Page excerpt

So I've had a problem where I need to compare data in 2 different tables on two different servers. Now, I know MySQL supports CHECKSUM TABLES
, but from my testing and understanding, it's not reliable across server instances and versions.
So I created this query:
$part = '@CRC := MD5(CONCAT_WS(\'#\', COALESCE(`'.
implode('`, "#NULL#"), COALESCE(`', $this->_columns).

Data lines
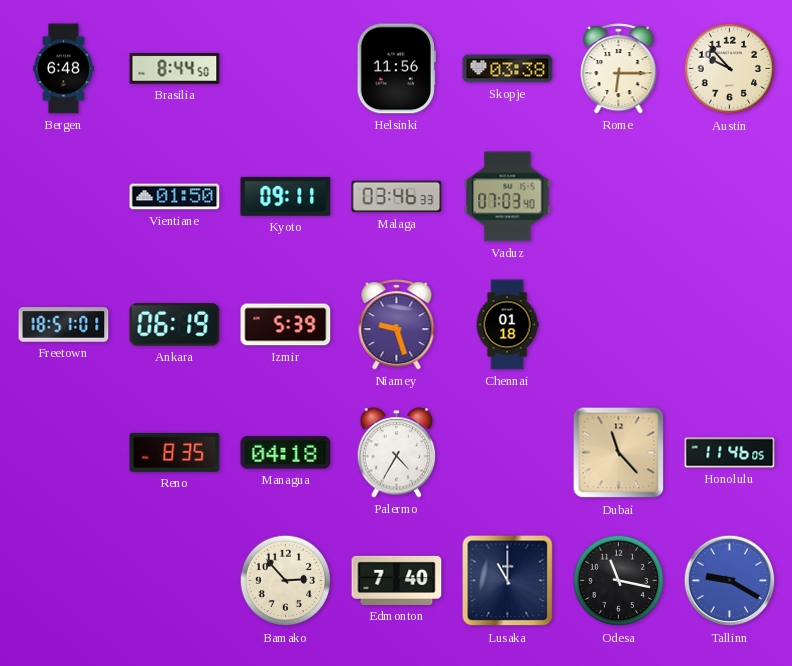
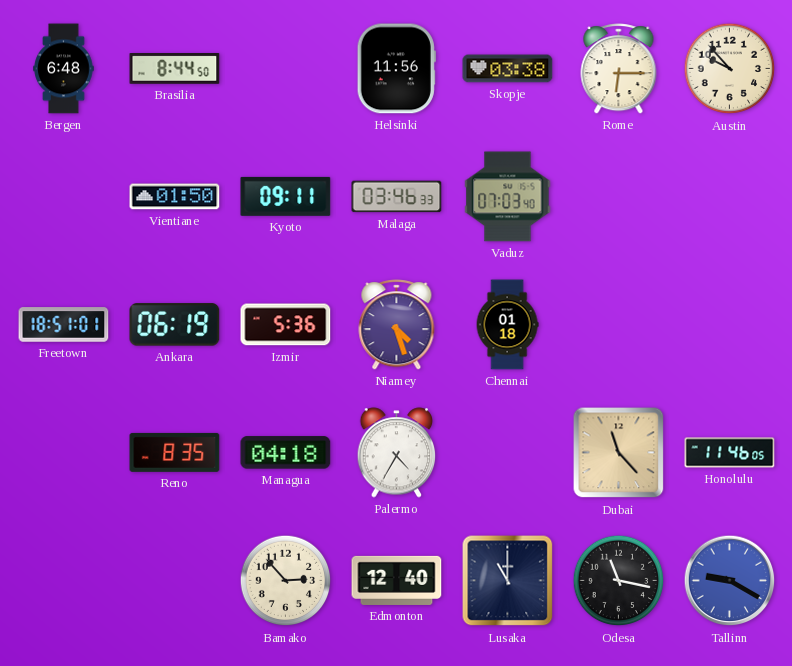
Izmir: 5:39 -> 5:36
Niamey: 9:27 -> 4:27
Edmonton: 7:40 -> 12:40
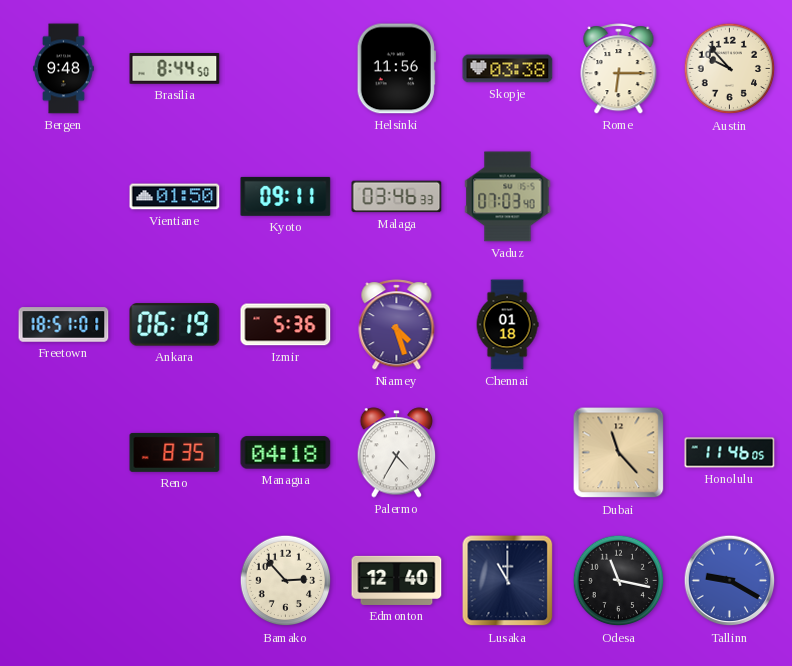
Bergen: 6:48 -> 9:48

Task to complete
Why does the post about comparing MySQL tables on two servers reject CHECKSUM TABLES?

Output of the exercise
Based on testing and understanding, it is not reliable across server instances and versions.